Mr Duff said he had been thinking of availing of the tax amnesty in 1993 but Ms Cooper-Flynn had asked him why he should give 15 per cent of his money away when she could put the money to work for him.
He had about 10 meetings with her between 1991 and 1996. He invested his money with NIB in a bogus non-resident account in the name John Duff, with an address at 25 Finsbury Park, London.
He met Ms Cooper-Flynn in the Bailieboro branch of NIB in late 1991 or early 1992. They discussed his investing in CMI.
In June 1992, he said, she wrote him a letter and report and called to his premises. At the time he had a bogus non-resident account earning 18 per cent, with monthly interest, in the name of John Duff of Finsbury Park. By the mid-1990s there was about £173,000 in it.
In 1993 he had a couple of meetings with Ms Cooper-Flynn during which they talked about the tax amnesty. She said he should not give away 15 per cent of his funds when she could invest the money for him. She told him if the money was brought to the Isle of Man it would never be found, he said. Ms Cooper-Flynn was endeavouring to get him to put his money into a CMI portfolio.
After a meeting with her in August 1996 in the bank, at which a print-out of his non-resident account was produced, he withdrew £168,000 from the John Duff account and invested it in a CMI personal portfolio. In December 1996, when an Ark Life policy matured, he invested a further £140,000 from the proceeds in CMI.
He was convinced by Ms Cooper-Flynn's assurances that the investment would be confidential, that it would go into a numbered account and that NIB was giving him a free "top up" of £2,600 to add to his investment, Mr Duff told Mr Kevin Feeney SC, for RTE.

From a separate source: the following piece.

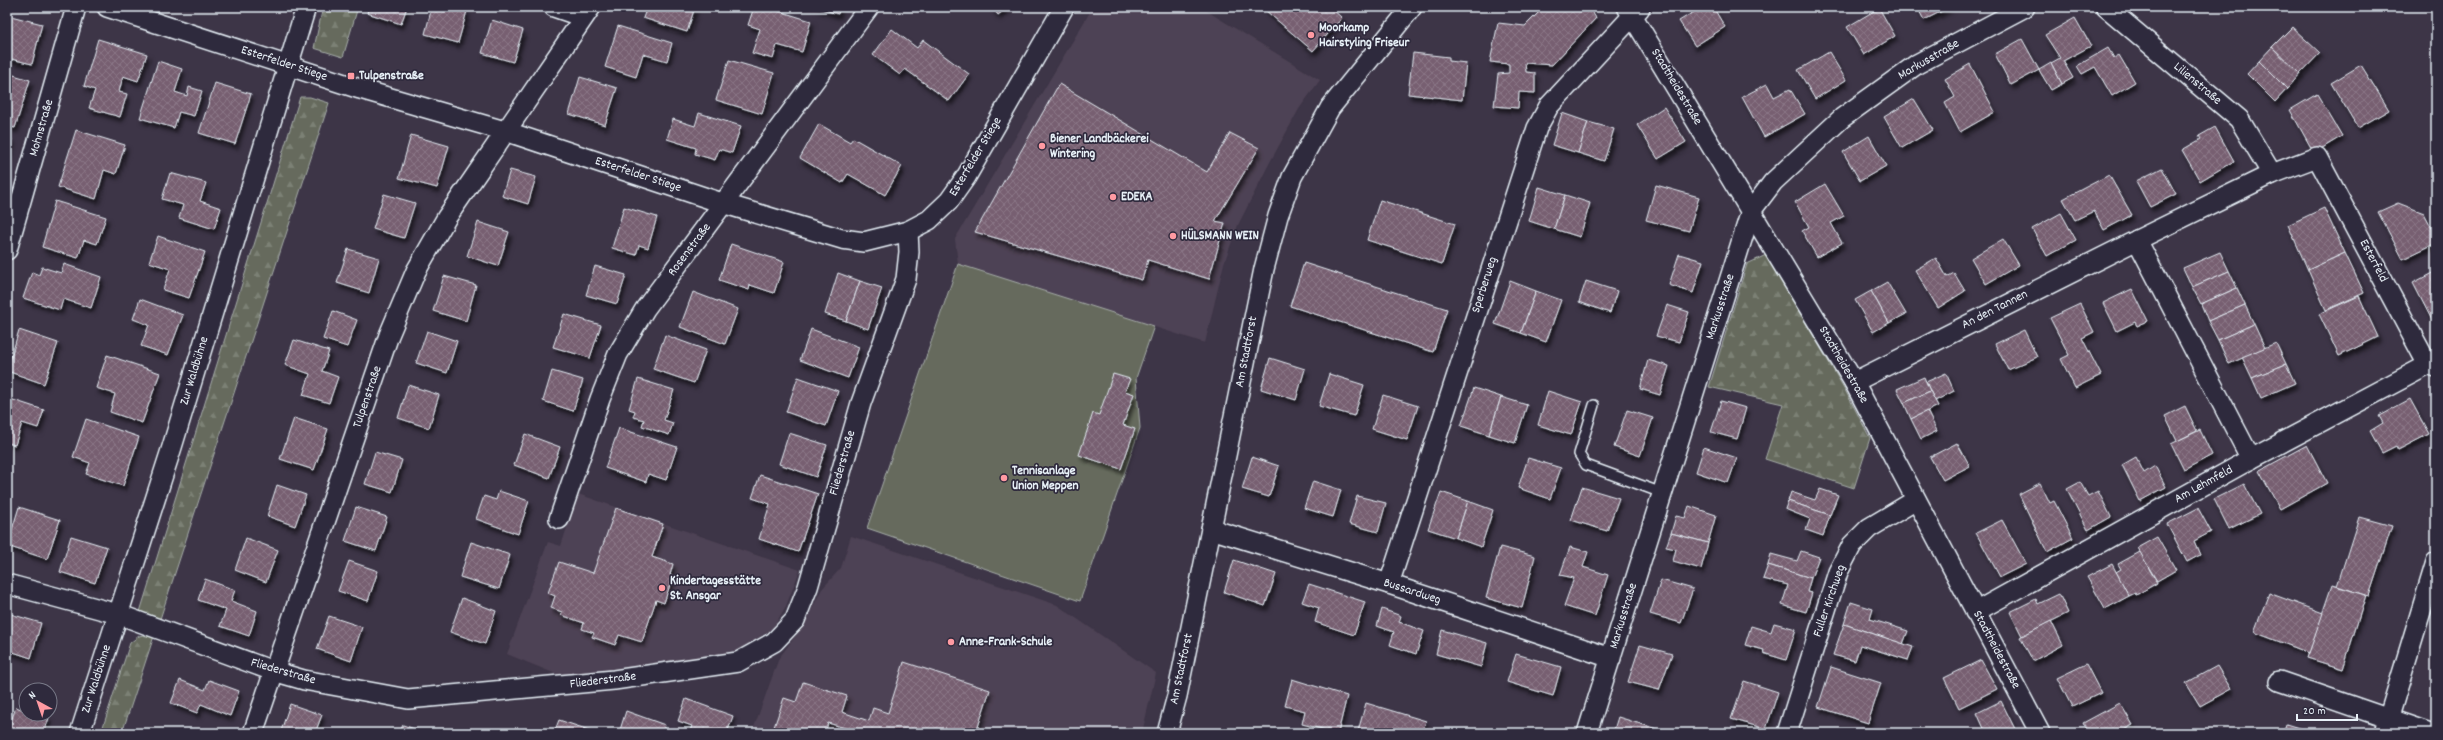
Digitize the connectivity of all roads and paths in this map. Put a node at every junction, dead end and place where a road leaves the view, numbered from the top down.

When the CMI scheme came into the public arena in 1998, he heard that its personal portfolio was illegal. He cashed some of the policy and made a voluntary disclosure to the Revenue in 1999, after which he paid just over £350,000.
Cross-examined by Mr Garrett Cooney SC, for Ms Cooper-Flynn, Mr Duff said he bought 30 acres in 1980 for £21,000. He acquired another 30 acres after about 10 years. When he owned 60 acres, he bought the pub. He divided the site and built a house in the early 1980s. In the late 1980s he was a building contractor. That company was in existence from 1986 to 1991 or 1992.

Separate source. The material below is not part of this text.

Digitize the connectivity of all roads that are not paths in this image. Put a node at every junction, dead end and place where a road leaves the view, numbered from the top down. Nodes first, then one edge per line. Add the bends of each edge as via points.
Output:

He employed one accountant for the farm and another for the business. Asked if he had filed appropriate business returns to the Revenue, he said he had not. He had made tax returns. His accountant did not know he was dealing in cattle and horses. He denied he lied to the accountant - he had never told him about it.
The hearing before Mr Justice Morris and a jury continues.